__Work order__.
Put the lines of the listing into a numbered list, starting at the line that contains "Effective Social Media Marketing" and ending at the last line of the listing, both included. Leave out blank lines and pictures.

___ Provided records ___

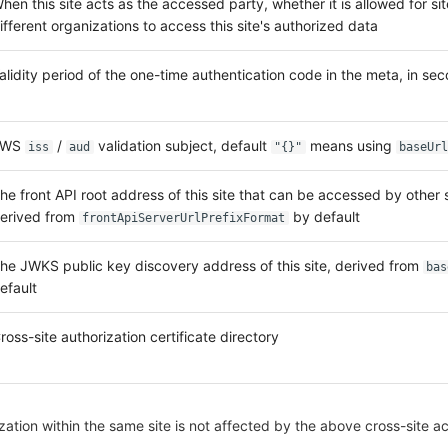
hen this site acts as the accessed party, whether it is allowed for si
ifferent organizations to access this site's authorized data
alidity period of the one-time authentication code in the meta, in se
JWS
/
validation subject, default
means using
iss
aud
"{}"
baseUrl
he front API root address of this site that can be accessed by other s
erived from
by default
frontApiServerUrlPrefixFormat
he JWKS public key discovery address of this site, derived from
bas
efault
ross-site authorization certificate directory
ation within the same site is not affected by the above cross-site a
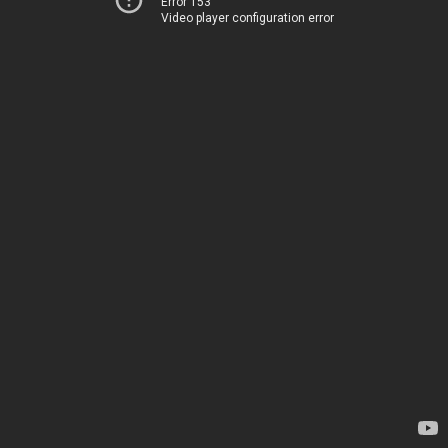
Error 153
Video player configuration error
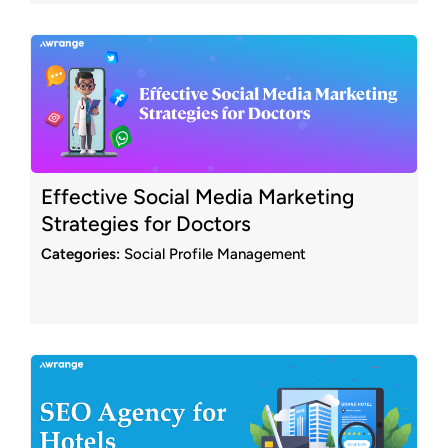
Effective Social Media Marketing
Strategies for Doctors
Categories:
Social Profile Management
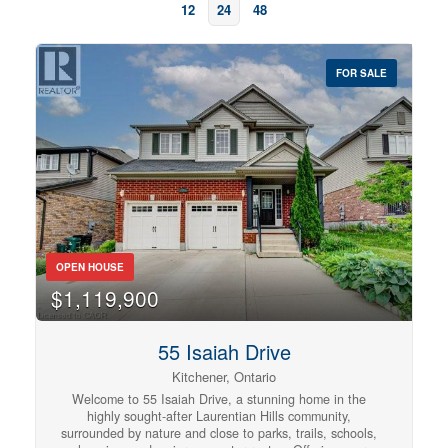
12
24
48
FOR SALE
OPEN HOUSE
Bedrooms
$1,119,900
0
10
55 Isaiah Drive
Bathrooms
Kitchener, Ontario
0
10
Welcome to 55 Isaiah Drive, a stunning home in the
highly sought-after Laurentian Hills community,
surrounded by nature and close to parks, trails, schools,
Price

___

__Output for this exercise__.
1. Effective Social Media Marketing
2. Strategies for Doctors
3. Categories:
4. Social Profile Management
5. 12
6. 24
7. 48
8. FOR SALE
9. OPEN HOUSE
10. Bedrooms
11. $1,119,900
12. 0
13. 10
14. 55 Isaiah Drive
15. Bathrooms
16. Kitchener, Ontario
17. 0
18. 10
19. Welcome to 55 Isaiah Drive, a stunning home in the
20. highly sought-after Laurentian Hills community,
21. surrounded by nature and close to parks, trails, schools,
22. Price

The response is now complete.